Dans un premier temps, je répondrai bien humblement: de celui que mon employeur me donne, boulot pour lequel il me paie. En ce sens, je suis un mercenaire, pas un missionnaire. Je ne reprends pas mes amis, je ne corrige pas les affiches fautives et je n'écris pas aux éditeurs pour leur souligner les fautes que je découvre dans leurs livres (pas que ça ne me démange pas, des fois!). Rien ne m'oblige à soigner les perclus de la langue, les déficients de l'expression. Je n'ai pas prêté de serment de Grevisse, je n'ai pas mon badge de l'OLF.

Dans un deuxième temps, je dirai: de par l'autorité que ma connaissance de la langue française me confère (merci, maman, de m'avoir appris à faire mes lunettes). Pourquoi en deuxième? Parce que réviser, ce n'est pas appliquer aveuglément des règles de grammaire, c'est aussi tenir compte de l'usage (la langue n'attend pas la grammaire pour évoluer) et du contexte (un texte d'humeur ne devrait pas se lire comme un mode d'emploi de tondeuse). Bref, ce qu'on vise avant tout, c'est l'efficacité, parfois au prix de quelques raccourcis, entorses ou familiarités.

Dans un troisième temps, j'ajouterai: pour te faire bien paraître, cher scripteur.

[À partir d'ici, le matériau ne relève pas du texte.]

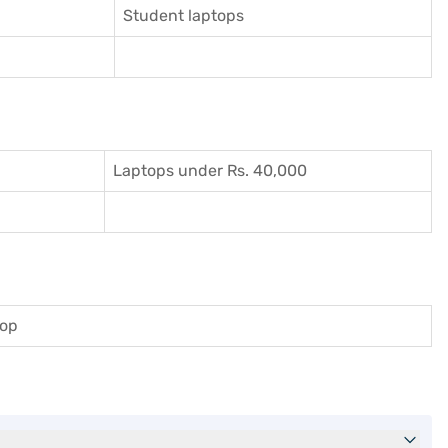
Student laptops
Laptops under Rs. 40,000
top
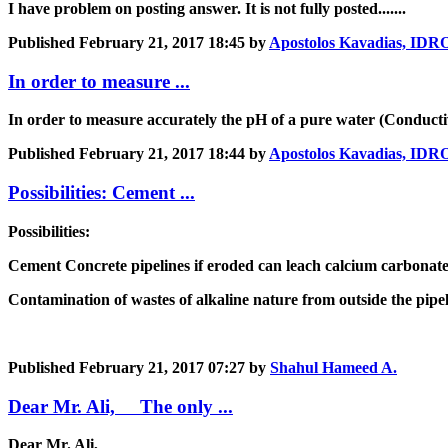
I have problem on posting answer. It is not fully posted.......
Published
February 21, 2017 18:45
by
Apostolos Kavadias, I
In order to measure ...
In order to measure accurately the pH of a pure water (Conducti
Published
February 21, 2017 18:44
by
Apostolos Kavadias, I
Possibilities: Cement ...
Possibilities:
Cement Concrete pipelines if eroded can leach calcium carbonat
Contamination of wastes of alkaline nature from outside the pipe
Published
February 21, 2017 07:27
by
Shahul Hameed A.
Dear Mr. Ali, The only ...
Dear Mr. Ali,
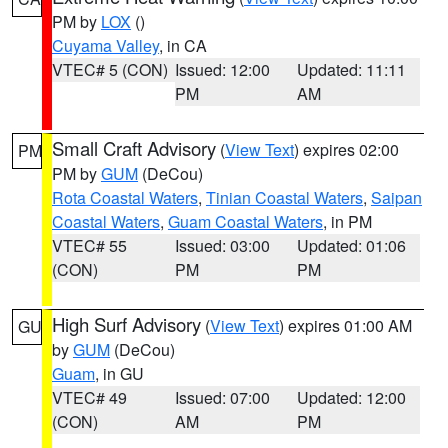
PM by
LOX
()
Cuyama Valley
, in CA
VTEC# 5 (CON)
Issued: 12:00
Updated: 11:11
PM
AM
Small Craft Advisory
(
View Text
) expires 02:00
PM
PM by
GUM
(DeCou)
Rota Coastal Waters
,
Tinian Coastal Waters
,
Saipan
Coastal Waters
,
Guam Coastal Waters
, in PM
VTEC# 55
Issued: 03:00
Updated: 01:06
(CON)
PM
PM
High Surf Advisory
(
View Text
) expires 01:00 AM
GU
by
GUM
(DeCou)
Guam
, in GU
VTEC# 49
Issued: 07:00
Updated: 12:00
(CON)
AM
PM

Pour gommer tes (rares) répétitions, lourdeurs, ruptures de syntaxe, pour bien faire ressortir la logique de ton propos, pour que ton article, disons, intéresse le plus de gens possible (non, les phrases de 15 lignes en début de texte ne sont PAS le meilleur moyen de captiver le lecteur moyen). C'est ça, mon boulot: You look good, we look good, comme disent les Anglais. «Et tu vas m'aider... beaucoup?» demande le journaliste, un peu craintif. Le strict nécessaire. Un réviseur qui ressent le besoin de changer quelque chose dans chaque phrase qu'il lit est un être qui manque de confiance en lui. Et un mauvais réviseur.

Comme un médecin qui prescrirait des médicaments à tous ses patients par crainte de louper une maladie. Le réviseur n'a pas à s'approprier le texte. Son travail, c'est de le mettre en valeur. Humblement, et en laissant le moins de traces possible de son passage. En fait, le plus beau compliment que l'on puisse faire à un réviseur, c'est lui dire: «J'apprécie beaucoup que vous ne changiez presque rien dans mes textes.» L'auteur reconnaît sa voix, son propos. Pas de coutures apparentes. Ni vu ni connu. Au fait, pourquoi ce titre? Parce qu'une collègue m'a déjà dit ça. «C'est spécial, ce que vous faites, hein? C'est presque une vraie job.» Presque.